A healthy genome is characterized by 23 pairs of chromosomes, and even a small change in this structure — such as an extra copy of a single chromosome — can lead to severe physical impairment. So it’s no surprise that when it comes to cancer, chromosomal structure is frequently a contributing factor, says Prof. Ron Shamir of the Blavatnik School of Computer Science at Tel Aviv University.
Now Prof. Shamir and his former doctoral students Michal Ozery-Flato and Chaim Linhart, along with fellow researchers Prof. Shai Izraeli and Dr. Luba Trakhtenbrot from the Sheba Medical Center, have combined techniques from computer science and statistics to discover that many chromosomal pairs are lost or gained together across various cancer types. Moreover, the researchers discovered a new commonality of chromosomal aberrations among embryonic cancer types, such as kidney, skeleton, and liver cancers.
These findings, recently published in Genome Biology, could reveal more about the nature of cancer. As cancer develops, the genome becomes increasingly mutated — and identifying the pattern of mutation can help us to understand the nature and the progression of many different kinds of cancer, says Prof. Shamir.
Looking at the big picture
As cancer progresses, the structure of chromosomes is rearranged, individual chromosomes are duplicated or lost, and the genome becomes abnormal. Some forms of cancer can even be diagnosed by identifying individual chromosomal aberrations, notes Prof. Shamir, pointing to the example of a specific type of leukemia that is caused by small piece of chromosome 9 being moved to chromosome 22.

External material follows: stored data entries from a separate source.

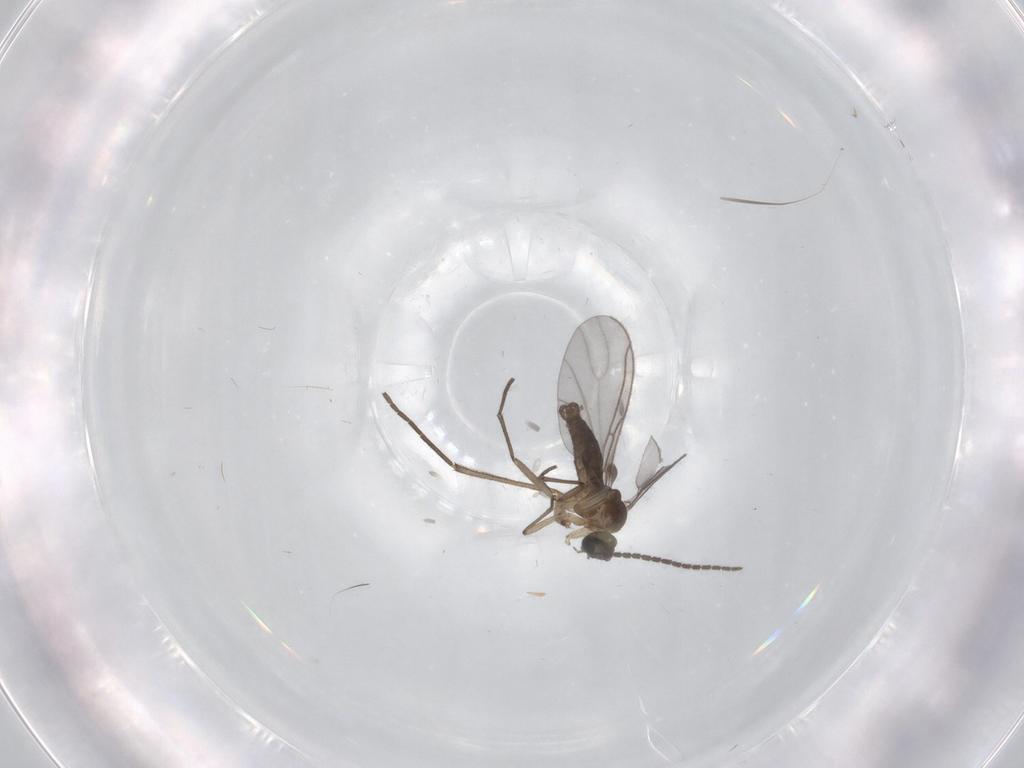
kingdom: Animalia
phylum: Arthropoda
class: Insecta
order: Diptera
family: Sciaridae
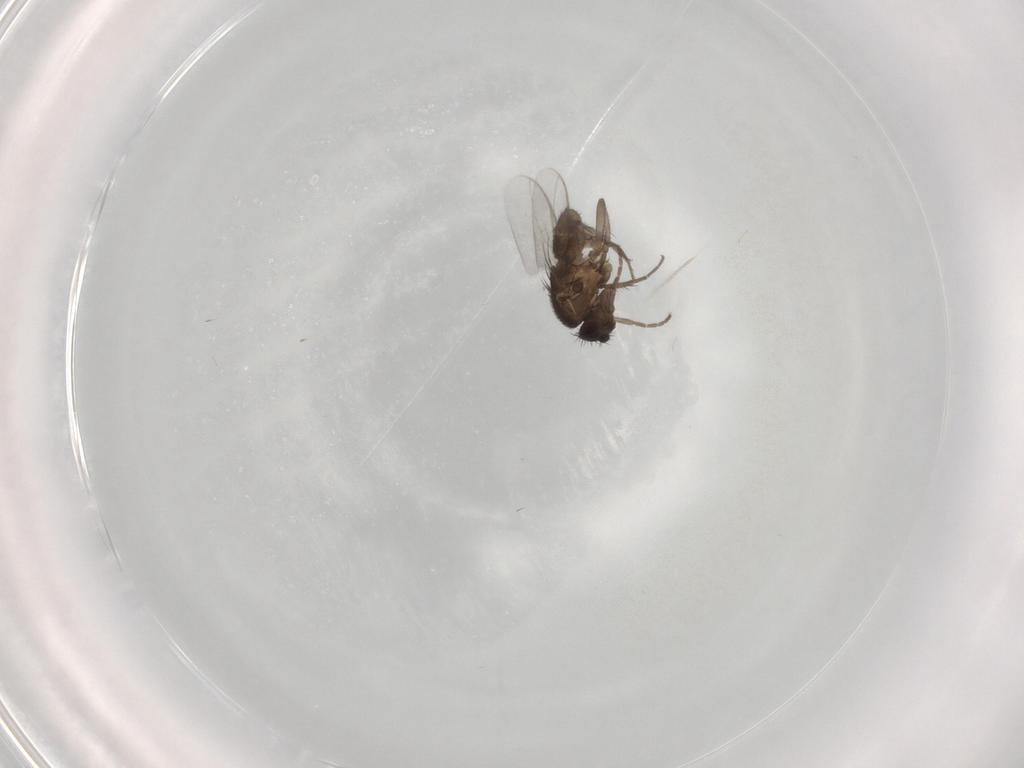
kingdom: Animalia
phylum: Arthropoda
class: Insecta
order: Diptera
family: Sphaeroceridae
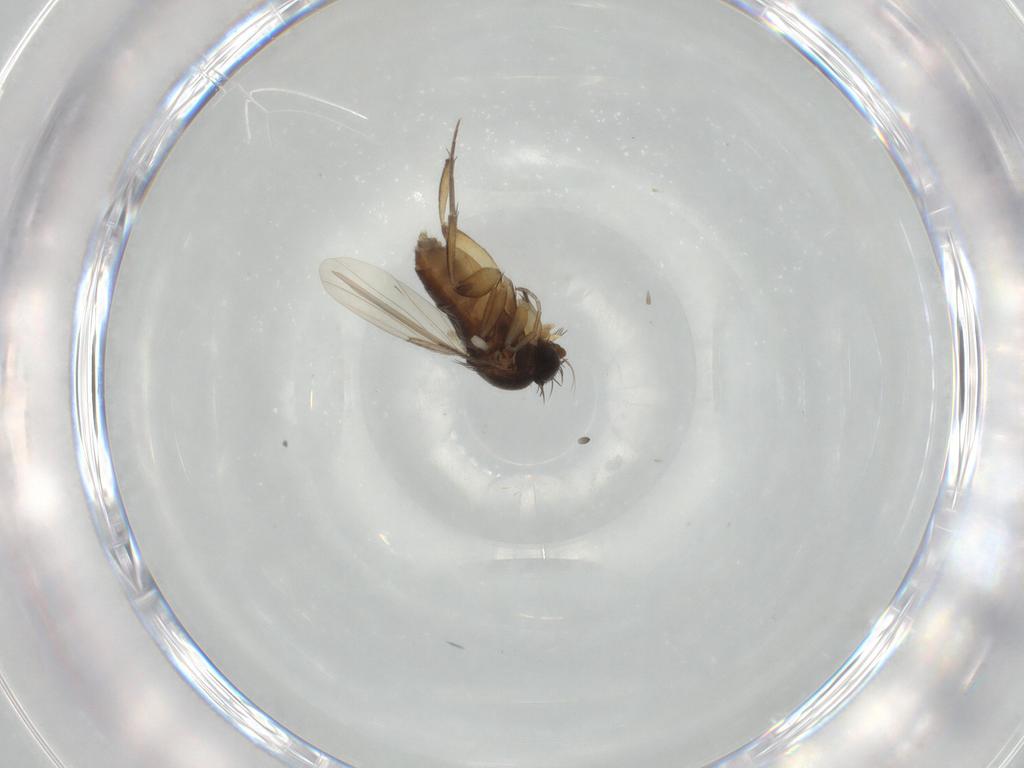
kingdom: Animalia
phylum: Arthropoda
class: Insecta
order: Diptera
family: Phoridae
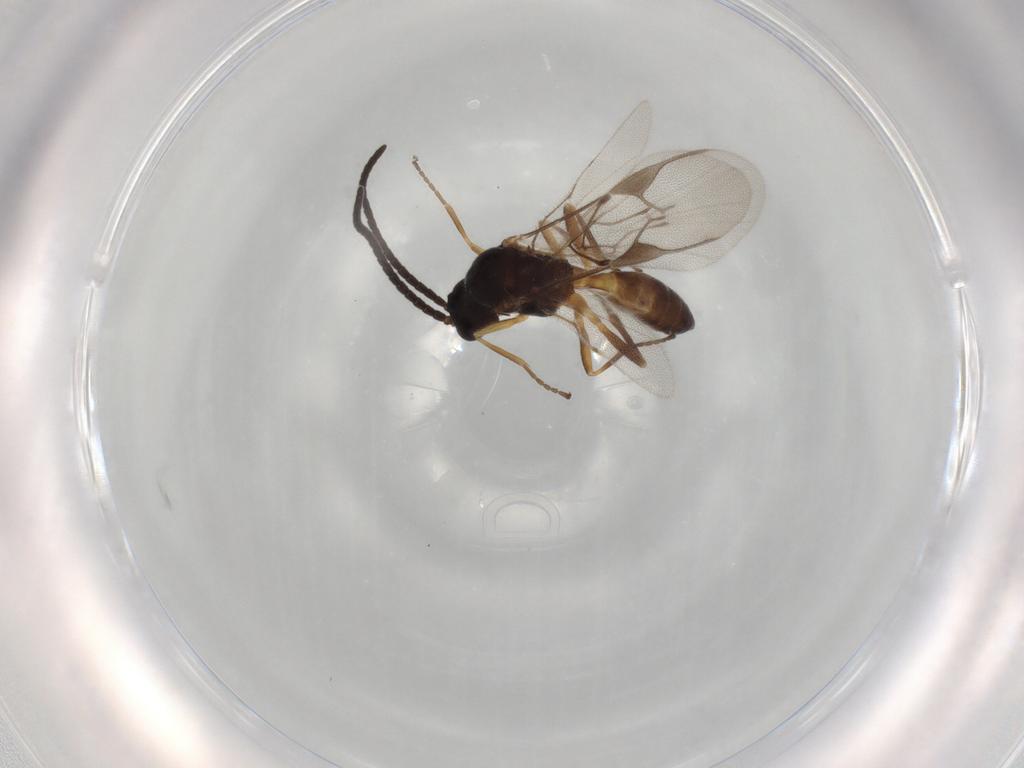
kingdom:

When analyzing many different kinds of cancer, however, the researchers discovered that chromosomal aberrations among different cancers happen together in a noticeable and significant way. The researchers studied a collection of more than fifty thousand cancer karyotypes — representations of chromosomal layouts in a single cell — and charted them according to commonalities. The researchers were not only able to confirm different chromosomal aberrations that appeared in specific cancer types, but also for the first time identified a broader effect of pairs of chromosomes being lost or gained together across different cancer types.
It was also the first time that researchers saw a connection among solid kidney, skeleton, and liver cancers. While it was known that these cancers all develop in the embryo, they were previously analyzed independently. The TAU researchers have now confirmed that they share chromosomal characteristics and aberrations, much like various forms of leukemia or lymphomas.
Aberrations a driving force for cancer
Under normal circumstances, even a small change to a person’s chromosomal structure can be devastating. For example, Down’s syndrome is caused by a single extra copy of Chromosome 21. “But in cancer, there are many cases of extra or missing chromosomes. Yet cancer cells thrive more effectively than other cells,” Prof. Shamir says.
Prof. Shamir hopes that future investigation into these chromosomal aberrations will give researchers more clues into why something that is so detrimental to our healthy development is so beneficial to this disease. Cancer is the result of sequences of events, he says, each causing the genome to become more mutated, mixed, and duplicated. Tracking these changes could aid our understanding of the driving forces of cancer’s progress.
Prof. Shamir heads the Edmond J. Safra Program for Bioinformatics and holds the Raymond and Beverly Sackler Chair in Bioinformatics.